Required action :: Using the records below, find how many lines hold the word "interface" and reply with only that number.

Source data ::
+ + + +

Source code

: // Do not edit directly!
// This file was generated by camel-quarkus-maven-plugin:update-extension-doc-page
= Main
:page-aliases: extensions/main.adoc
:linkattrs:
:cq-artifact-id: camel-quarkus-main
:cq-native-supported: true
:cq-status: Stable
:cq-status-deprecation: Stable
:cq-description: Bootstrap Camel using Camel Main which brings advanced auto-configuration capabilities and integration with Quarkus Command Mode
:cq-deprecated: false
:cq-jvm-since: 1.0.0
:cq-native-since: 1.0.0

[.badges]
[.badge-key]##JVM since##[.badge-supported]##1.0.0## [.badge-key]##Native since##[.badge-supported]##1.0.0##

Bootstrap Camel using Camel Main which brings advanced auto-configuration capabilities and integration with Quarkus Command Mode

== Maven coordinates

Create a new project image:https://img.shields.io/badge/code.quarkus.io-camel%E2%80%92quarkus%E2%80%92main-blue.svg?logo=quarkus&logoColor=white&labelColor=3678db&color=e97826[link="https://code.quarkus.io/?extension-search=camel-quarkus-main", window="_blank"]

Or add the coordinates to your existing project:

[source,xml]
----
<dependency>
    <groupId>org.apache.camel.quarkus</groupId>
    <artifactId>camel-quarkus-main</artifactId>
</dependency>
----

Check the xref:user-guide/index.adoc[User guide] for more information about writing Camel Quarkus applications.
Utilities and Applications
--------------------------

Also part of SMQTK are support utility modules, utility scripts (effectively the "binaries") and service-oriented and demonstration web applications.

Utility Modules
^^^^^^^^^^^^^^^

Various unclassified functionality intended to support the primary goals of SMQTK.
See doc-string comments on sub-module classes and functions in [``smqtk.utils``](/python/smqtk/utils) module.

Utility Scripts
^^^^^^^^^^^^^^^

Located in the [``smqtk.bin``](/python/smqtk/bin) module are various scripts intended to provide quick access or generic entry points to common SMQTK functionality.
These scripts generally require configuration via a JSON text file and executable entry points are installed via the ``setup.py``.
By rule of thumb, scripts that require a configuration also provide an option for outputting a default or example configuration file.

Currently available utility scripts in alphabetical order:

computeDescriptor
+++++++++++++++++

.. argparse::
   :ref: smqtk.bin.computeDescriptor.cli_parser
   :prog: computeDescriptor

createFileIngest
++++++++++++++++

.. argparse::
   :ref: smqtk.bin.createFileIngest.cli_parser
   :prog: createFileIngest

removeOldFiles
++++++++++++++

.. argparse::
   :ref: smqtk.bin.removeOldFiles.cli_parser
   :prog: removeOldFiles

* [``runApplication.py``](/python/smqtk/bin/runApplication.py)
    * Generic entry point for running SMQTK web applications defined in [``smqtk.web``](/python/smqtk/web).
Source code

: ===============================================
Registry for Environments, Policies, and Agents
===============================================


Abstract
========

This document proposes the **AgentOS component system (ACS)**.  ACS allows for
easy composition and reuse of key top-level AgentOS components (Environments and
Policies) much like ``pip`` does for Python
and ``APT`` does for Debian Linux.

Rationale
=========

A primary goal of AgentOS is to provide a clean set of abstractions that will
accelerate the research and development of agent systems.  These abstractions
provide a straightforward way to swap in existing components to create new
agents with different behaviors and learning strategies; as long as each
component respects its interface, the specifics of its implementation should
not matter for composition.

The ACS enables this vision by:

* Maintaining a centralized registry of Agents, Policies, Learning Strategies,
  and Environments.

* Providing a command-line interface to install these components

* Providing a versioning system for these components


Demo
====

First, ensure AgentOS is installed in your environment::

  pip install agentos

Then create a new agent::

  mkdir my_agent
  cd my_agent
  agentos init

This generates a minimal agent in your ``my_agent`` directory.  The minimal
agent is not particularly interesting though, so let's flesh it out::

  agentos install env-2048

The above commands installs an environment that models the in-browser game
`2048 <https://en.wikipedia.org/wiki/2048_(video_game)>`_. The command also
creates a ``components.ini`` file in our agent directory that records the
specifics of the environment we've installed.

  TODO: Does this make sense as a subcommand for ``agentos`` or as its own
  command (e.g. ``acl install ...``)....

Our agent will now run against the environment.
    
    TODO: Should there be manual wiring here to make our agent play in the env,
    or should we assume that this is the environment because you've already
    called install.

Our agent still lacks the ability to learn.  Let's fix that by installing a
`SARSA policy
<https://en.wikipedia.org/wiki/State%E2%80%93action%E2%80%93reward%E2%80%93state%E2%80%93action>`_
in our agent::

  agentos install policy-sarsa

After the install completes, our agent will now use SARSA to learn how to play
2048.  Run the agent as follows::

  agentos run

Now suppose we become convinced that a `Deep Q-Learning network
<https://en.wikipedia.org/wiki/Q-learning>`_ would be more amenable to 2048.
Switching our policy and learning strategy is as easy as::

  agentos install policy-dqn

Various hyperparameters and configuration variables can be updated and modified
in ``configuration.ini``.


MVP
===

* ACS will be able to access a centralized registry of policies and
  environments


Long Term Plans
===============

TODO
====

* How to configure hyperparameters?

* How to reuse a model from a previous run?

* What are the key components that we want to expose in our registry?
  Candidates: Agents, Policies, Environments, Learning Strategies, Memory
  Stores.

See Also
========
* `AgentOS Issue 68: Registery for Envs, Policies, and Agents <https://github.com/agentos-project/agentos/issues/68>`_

+ + + +

Response to this task :: 2